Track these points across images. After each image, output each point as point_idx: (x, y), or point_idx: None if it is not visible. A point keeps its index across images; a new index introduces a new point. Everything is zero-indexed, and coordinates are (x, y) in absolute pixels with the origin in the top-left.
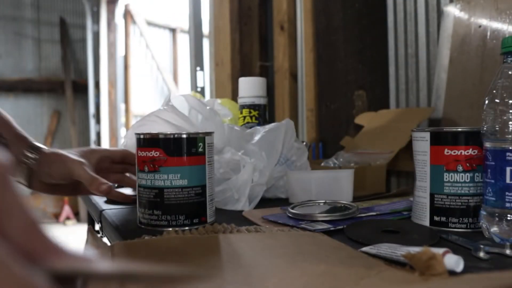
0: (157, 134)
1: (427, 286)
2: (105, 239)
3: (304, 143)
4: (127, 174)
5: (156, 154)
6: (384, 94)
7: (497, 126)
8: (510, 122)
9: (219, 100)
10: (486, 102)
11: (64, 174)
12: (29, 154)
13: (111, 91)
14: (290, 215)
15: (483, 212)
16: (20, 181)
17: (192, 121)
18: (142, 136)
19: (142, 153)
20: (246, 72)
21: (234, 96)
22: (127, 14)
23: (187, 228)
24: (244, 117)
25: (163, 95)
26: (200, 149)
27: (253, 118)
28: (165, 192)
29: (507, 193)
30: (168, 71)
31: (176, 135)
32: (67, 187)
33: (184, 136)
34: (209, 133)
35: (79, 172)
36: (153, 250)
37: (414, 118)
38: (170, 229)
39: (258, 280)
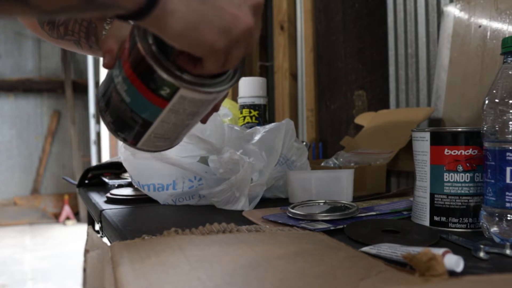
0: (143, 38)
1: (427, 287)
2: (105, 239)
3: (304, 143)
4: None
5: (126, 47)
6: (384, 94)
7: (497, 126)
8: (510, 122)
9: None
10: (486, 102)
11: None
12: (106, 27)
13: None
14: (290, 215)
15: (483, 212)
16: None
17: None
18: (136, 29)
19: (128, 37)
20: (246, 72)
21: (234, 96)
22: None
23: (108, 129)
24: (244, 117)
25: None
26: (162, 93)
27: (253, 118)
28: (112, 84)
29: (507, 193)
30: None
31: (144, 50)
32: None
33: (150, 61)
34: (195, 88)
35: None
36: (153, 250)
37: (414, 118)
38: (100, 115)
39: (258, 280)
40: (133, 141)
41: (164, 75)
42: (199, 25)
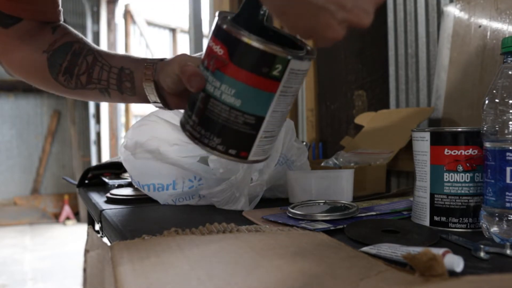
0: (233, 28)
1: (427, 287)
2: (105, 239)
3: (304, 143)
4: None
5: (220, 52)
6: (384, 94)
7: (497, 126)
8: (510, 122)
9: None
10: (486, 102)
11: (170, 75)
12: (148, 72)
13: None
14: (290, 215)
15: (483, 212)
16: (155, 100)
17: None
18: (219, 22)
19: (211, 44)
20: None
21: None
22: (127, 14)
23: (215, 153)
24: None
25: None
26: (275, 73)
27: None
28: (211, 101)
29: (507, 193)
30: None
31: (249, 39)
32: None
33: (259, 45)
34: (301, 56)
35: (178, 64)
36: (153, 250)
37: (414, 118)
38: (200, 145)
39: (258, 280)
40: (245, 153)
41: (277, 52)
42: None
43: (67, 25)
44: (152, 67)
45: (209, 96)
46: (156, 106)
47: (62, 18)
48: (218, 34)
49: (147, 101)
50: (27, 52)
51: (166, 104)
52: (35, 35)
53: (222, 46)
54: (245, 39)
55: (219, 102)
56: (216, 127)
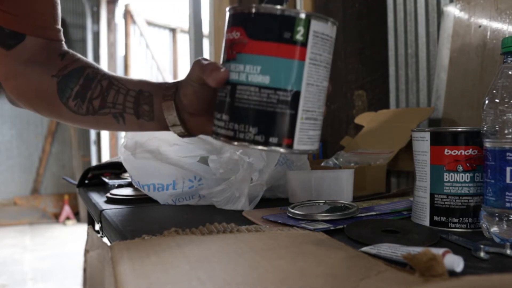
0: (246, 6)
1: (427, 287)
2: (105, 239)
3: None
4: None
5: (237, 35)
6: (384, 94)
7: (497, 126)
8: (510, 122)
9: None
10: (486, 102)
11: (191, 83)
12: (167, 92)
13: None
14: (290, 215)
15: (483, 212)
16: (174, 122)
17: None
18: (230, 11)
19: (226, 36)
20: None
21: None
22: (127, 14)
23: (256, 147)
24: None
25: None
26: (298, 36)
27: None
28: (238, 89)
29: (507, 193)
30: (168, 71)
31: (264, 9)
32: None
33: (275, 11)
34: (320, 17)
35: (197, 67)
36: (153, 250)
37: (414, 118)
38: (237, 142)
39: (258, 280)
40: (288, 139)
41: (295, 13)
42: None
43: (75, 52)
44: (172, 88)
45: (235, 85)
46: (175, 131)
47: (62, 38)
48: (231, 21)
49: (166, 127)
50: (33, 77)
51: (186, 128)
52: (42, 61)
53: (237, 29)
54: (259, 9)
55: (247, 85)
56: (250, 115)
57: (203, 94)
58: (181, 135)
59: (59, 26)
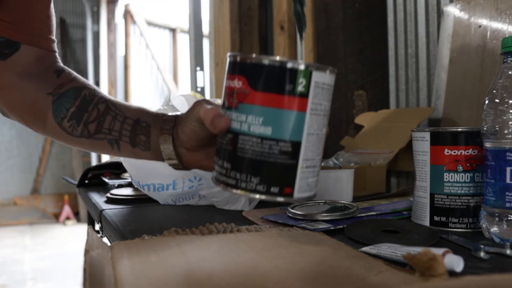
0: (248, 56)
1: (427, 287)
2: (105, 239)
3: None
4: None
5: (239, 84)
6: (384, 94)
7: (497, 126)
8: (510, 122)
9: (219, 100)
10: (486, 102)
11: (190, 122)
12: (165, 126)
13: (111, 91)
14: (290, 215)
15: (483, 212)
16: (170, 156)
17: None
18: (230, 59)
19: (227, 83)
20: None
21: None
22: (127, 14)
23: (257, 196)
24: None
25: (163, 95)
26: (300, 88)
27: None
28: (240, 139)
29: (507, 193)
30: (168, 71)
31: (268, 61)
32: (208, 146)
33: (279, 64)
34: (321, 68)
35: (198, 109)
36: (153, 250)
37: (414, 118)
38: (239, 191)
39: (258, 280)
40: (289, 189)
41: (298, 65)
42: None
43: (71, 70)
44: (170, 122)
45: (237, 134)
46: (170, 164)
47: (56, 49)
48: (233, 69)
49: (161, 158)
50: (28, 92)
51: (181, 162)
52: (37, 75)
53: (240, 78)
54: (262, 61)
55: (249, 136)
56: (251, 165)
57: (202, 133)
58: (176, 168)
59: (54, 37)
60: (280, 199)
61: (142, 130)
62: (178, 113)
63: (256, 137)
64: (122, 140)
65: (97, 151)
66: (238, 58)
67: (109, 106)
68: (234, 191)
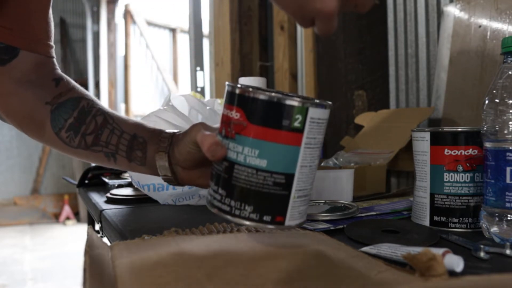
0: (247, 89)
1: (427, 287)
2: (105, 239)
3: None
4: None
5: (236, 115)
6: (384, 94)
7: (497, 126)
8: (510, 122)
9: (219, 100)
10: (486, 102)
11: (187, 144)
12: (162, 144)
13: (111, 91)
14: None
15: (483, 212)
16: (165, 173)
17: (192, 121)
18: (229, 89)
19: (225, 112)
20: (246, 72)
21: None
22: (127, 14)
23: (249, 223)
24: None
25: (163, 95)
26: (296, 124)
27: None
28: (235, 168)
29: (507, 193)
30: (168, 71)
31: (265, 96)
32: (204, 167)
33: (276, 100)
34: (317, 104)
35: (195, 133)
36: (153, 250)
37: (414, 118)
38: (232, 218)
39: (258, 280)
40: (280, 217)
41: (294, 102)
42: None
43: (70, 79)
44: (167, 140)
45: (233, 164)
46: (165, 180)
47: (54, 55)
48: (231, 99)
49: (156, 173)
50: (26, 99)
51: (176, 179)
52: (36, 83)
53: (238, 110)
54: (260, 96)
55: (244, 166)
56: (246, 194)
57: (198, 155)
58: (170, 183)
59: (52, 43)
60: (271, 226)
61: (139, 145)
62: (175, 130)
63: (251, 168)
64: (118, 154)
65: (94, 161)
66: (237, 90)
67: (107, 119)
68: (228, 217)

####################

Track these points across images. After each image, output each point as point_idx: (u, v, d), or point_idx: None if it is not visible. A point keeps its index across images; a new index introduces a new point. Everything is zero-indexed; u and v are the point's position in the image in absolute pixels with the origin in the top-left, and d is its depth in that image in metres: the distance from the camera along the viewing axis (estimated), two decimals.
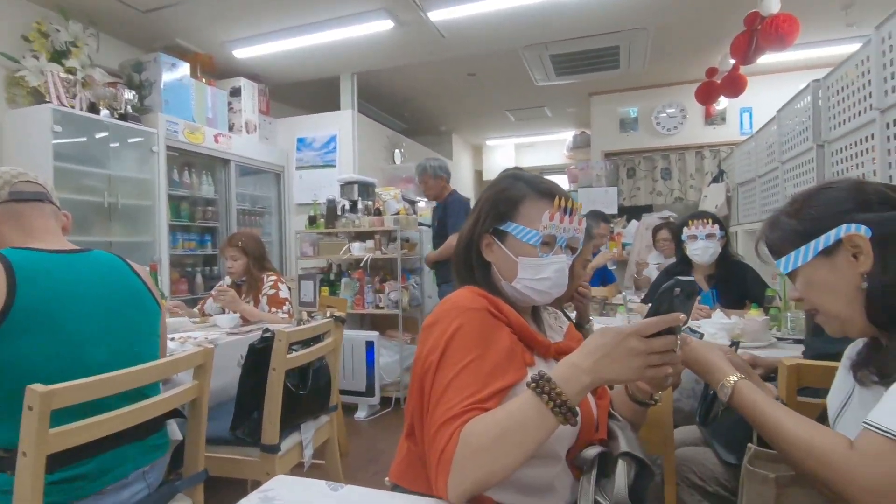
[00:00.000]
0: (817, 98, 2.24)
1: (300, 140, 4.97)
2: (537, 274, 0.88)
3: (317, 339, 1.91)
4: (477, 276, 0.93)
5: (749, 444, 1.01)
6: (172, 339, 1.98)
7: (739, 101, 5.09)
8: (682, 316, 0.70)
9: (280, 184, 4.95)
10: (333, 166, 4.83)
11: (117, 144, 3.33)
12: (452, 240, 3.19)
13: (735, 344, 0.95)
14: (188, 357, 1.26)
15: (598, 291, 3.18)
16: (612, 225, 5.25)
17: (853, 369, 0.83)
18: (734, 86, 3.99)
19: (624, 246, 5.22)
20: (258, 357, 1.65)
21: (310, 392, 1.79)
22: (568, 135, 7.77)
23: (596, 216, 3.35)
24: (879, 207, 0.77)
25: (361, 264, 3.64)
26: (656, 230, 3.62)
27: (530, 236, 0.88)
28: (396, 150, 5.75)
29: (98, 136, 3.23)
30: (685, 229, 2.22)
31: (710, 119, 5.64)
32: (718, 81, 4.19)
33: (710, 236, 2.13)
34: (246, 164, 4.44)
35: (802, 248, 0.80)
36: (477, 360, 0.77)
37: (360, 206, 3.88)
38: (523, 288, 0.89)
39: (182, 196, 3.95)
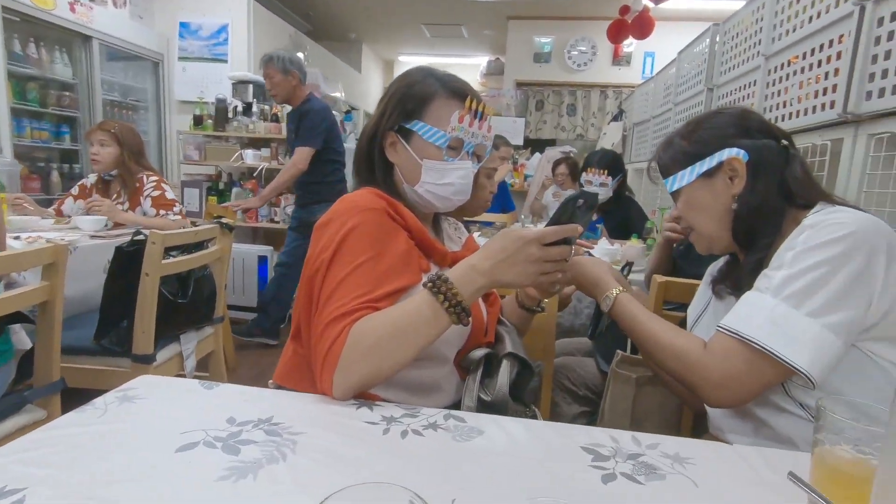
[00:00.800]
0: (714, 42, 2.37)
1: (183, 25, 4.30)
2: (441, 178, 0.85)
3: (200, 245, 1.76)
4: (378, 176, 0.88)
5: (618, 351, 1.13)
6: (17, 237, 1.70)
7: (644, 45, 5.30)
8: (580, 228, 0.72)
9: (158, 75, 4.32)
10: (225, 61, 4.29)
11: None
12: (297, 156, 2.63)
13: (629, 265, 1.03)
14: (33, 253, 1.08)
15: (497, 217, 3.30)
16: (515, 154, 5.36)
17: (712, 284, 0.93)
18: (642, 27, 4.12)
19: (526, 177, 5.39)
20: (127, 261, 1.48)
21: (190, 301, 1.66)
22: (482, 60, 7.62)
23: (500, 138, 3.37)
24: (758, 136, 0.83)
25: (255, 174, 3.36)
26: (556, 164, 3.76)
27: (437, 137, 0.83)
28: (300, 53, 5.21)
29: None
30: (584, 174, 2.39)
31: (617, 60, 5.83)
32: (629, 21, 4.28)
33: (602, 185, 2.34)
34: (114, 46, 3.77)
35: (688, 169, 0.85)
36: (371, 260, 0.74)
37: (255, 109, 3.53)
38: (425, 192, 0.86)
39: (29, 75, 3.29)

####################

From the records above, output only the lines starting at the one containing "in the top-left." and ending at the one containing "41: (164, 75)", word for word. Pictures stay out.

Track these points across images. After each image, output each point as point_idx: (x, y), or point_idx: None if it is not visible. A point keeps its index across images; a new index introduces a new point. Everything is zero-indexed, and coordinates are (x, y) in absolute pixels with the origin in the top-left.
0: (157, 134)
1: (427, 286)
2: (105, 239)
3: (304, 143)
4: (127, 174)
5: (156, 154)
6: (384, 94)
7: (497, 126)
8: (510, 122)
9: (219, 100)
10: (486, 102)
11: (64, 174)
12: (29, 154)
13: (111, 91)
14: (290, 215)
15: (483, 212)
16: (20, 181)
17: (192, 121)
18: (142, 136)
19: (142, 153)
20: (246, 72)
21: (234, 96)
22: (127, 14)
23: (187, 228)
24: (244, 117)
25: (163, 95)
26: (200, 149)
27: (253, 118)
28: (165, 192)
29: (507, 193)
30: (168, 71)
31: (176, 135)
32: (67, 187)
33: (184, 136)
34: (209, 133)
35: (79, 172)
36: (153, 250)
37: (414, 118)
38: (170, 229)
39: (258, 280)
0: (143, 38)
1: (427, 287)
2: (105, 239)
3: (304, 143)
4: None
5: (126, 47)
6: (384, 94)
7: (497, 126)
8: (510, 122)
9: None
10: (486, 102)
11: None
12: (106, 27)
13: None
14: (290, 215)
15: (483, 212)
16: None
17: None
18: (136, 29)
19: (128, 37)
20: (246, 72)
21: (234, 96)
22: None
23: (108, 129)
24: (244, 117)
25: None
26: (162, 93)
27: (253, 118)
28: (112, 84)
29: (507, 193)
30: None
31: (144, 50)
32: None
33: (150, 61)
34: (195, 88)
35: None
36: (153, 250)
37: (414, 118)
38: (100, 115)
39: (258, 280)
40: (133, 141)
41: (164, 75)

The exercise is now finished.